Чуть ли не самым большим дефицитом тюрьмы считались медикаменты. Люди, страдающие тяжелыми заболеваниями, по определению в камере находиться не могут. Поэтому в тюрьме все были здоровы. По утверждению администрации — во всяком случае. От замечательной тюремной пищи страдали все, боли и рези в желудке — явление здесь повсеместное. Так же как и головная боль — от спертого воздуха в невентилируемых камерах. Но на все жалобы выдавалось одно лекарство — таблетка аспирина. Может, в иных СИЗО и иначе, но в том застенке, где оказалась Александра, у коновалов, врачами их назвать язык не поворачивается, бытует безмерно циничная присказка. Когда кому-то из страждущих давали таблетку аспирина, то наставляли: полтаблетки от головы, полтаблетки от всех других болезней.

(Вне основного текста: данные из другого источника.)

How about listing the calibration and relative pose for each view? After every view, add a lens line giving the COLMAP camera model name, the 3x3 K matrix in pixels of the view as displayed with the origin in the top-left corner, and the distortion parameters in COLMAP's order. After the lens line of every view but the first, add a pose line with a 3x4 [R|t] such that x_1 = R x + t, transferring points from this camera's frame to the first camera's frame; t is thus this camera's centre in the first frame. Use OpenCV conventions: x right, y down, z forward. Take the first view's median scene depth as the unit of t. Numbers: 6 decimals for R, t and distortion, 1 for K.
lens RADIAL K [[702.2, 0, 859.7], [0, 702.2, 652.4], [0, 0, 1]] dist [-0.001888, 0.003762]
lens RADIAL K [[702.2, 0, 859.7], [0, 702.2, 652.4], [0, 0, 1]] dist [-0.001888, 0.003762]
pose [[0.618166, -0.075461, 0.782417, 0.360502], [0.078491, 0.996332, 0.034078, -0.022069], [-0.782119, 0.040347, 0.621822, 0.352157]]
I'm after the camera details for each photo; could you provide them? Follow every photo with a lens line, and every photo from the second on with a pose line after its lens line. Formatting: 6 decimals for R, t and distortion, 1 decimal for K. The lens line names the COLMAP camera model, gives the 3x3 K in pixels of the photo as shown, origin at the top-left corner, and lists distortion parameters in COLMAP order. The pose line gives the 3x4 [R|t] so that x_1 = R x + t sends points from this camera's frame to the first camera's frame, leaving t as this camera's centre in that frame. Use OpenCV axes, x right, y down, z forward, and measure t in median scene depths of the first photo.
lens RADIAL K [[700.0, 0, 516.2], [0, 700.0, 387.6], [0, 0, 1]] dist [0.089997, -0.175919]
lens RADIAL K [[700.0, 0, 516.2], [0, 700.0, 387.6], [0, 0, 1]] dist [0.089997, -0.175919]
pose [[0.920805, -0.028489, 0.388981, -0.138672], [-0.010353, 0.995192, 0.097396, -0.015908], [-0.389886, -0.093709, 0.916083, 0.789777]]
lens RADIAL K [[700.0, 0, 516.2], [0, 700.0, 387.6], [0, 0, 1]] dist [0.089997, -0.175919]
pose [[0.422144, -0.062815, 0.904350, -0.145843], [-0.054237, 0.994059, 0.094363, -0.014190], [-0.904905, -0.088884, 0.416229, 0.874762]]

Вопреки инструкциям, плевать здесь хотели на инструкции, и ВИЧ-инфицированные, и даже туберкулезные больные содержались в одной камере с другими заключенными. В женском блоке эти хронические больные пользовались исключительно своей посудой, да в душевую ходили отдельно от остальных сокамерниц. Да и то вовсе не потому, что так требовала администрация, а потому, что сами так решили.
***
Пятеро обитательниц камеры номер 312 были примерно возраста одного — лет от тридцати или немногим больше. Шестая — женщина уже довольно пожилая. Имени ее никто не знал, да не интересовался, а прозвали Матреной; по окликам надзирателей фамилия была известна — Сыркина.